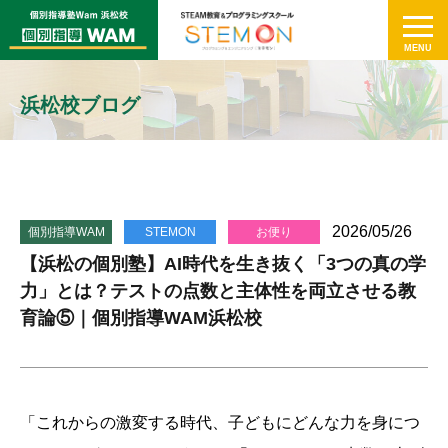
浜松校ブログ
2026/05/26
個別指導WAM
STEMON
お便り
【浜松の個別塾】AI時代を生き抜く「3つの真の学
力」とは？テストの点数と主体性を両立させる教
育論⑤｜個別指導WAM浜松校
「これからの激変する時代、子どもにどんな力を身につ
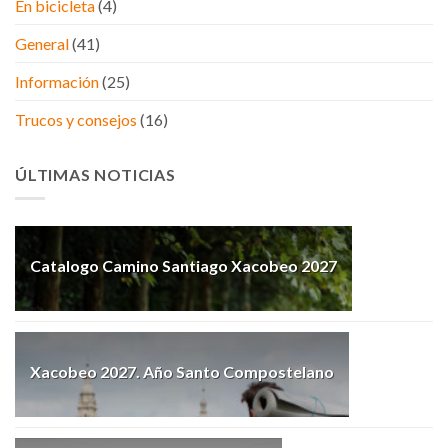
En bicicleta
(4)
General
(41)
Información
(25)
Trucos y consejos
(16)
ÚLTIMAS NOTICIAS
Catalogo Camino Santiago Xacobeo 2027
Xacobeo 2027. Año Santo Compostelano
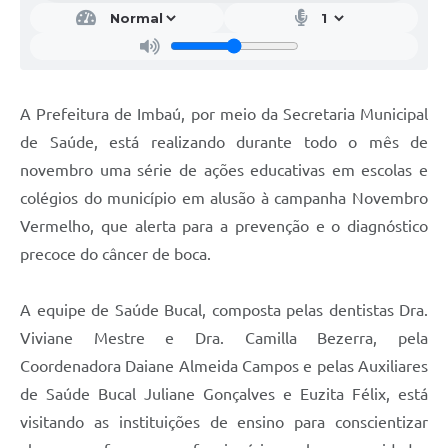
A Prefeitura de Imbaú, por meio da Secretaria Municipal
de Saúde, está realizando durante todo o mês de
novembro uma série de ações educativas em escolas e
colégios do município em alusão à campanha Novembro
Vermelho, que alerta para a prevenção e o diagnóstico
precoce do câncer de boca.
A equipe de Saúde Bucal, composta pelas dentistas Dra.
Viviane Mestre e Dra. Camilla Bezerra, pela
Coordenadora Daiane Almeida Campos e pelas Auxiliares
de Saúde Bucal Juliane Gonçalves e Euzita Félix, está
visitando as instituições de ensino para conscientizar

TO-DO ITEM: Exactly how many lines in the records contain the string "Xacobeo"? Give that number alone.

RESPONSE TO THIS EXERCISE: 2